While little has been added to these “exotic” parts of the collection since 1967, the sections devoted to the languages of the Pacific (particularly those of Papua New Guinea) and of Australia and the Torres Strait have continued to expand.  The Australian volumes include missionary translations of the nineteenth and early twentieth century, such as those into Narrinyeri (1864), Mer (1885) and Dieri (1897), as well as more recent publications.  Some of the latter are limited-circulation “trial” editions or literacy material on scriptural themes.

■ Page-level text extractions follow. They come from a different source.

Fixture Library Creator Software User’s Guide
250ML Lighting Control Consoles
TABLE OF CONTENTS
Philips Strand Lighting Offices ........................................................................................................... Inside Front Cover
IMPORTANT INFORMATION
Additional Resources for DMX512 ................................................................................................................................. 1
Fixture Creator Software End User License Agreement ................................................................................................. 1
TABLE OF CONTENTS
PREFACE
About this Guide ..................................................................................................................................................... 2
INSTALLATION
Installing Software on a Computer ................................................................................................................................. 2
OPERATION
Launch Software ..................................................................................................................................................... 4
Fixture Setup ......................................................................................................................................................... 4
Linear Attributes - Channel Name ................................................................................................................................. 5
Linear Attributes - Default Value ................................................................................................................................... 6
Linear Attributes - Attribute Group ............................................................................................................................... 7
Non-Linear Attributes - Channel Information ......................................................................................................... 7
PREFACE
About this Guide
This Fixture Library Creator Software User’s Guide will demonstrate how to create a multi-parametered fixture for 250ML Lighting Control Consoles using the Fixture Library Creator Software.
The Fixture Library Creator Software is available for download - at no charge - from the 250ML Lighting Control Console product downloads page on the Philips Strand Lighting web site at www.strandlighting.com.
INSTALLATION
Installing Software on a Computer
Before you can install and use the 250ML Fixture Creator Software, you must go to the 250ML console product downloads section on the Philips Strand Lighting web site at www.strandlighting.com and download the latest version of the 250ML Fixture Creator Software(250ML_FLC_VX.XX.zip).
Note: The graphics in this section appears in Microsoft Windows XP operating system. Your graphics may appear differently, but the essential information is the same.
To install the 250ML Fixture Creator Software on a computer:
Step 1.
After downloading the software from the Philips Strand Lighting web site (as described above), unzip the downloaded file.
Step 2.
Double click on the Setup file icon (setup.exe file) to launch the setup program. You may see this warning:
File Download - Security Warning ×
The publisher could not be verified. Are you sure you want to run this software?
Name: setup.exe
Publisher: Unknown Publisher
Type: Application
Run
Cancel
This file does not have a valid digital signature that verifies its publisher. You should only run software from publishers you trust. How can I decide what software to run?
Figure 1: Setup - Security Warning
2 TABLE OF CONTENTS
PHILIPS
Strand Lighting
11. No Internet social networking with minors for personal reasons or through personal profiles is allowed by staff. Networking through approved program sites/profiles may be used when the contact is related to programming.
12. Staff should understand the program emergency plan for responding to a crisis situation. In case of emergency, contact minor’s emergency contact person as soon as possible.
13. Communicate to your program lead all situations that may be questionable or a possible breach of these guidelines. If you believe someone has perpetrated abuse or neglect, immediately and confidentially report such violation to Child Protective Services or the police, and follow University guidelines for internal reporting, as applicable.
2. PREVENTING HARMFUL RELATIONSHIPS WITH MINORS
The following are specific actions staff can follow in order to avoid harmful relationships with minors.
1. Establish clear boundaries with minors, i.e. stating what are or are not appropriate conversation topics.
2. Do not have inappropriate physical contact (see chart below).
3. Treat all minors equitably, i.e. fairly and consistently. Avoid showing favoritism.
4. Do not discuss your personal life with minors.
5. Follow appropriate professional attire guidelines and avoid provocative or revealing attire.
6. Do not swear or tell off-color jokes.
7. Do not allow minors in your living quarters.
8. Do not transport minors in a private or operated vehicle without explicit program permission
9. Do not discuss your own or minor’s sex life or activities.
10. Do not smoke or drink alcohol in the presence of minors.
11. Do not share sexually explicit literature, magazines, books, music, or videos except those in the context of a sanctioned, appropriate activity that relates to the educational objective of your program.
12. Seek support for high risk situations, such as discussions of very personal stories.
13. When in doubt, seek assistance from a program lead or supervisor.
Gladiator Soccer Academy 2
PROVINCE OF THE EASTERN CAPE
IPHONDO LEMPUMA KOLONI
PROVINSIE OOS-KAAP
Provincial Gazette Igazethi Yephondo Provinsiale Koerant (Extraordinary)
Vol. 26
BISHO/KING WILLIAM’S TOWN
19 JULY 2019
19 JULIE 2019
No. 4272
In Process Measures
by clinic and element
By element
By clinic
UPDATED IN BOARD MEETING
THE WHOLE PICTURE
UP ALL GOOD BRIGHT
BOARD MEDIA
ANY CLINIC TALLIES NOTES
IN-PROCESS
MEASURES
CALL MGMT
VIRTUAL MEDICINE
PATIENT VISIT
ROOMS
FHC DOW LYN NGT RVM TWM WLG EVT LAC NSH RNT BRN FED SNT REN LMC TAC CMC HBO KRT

Many items in the library, while not necessarily of great market value, nevertheless have some noteworthy stories behind them.  For example, the 1967 catalogue notes (p.5): “Several volumes in the Library bear the inscription ‘Presented by Drs Paterson and Henderson’ in the year 1822.  These two men were both early Secretaries in Europe of the British and Foreign Bible Society, Dr Paterson being in Russia at the time of Napoleon’s Retreat from Moscow in 1812.  He was instrumental in forming the Russian Bible Society in the following year, a Society which was extremely active in publishing Scriptures until it was forced to close in 1826.”  The Arrowsmith Library also houses items which are significant because of their association with Australian history, such as New Testaments that went with soldiers to the Boer War and the two World Wars, and Bibles which belonged to significant figures in our history such as John Oxley and Governor Hunter.  Pre-eminent in this respect is the copy of the Bible presented to Australia’s first Governor-General, Lord Hopetoun, in 1901; the Bible Society made this Bible available for the swearing-in of the new Governor-General in July 2001, as a gesture towards the celebration of the centenary of Federation.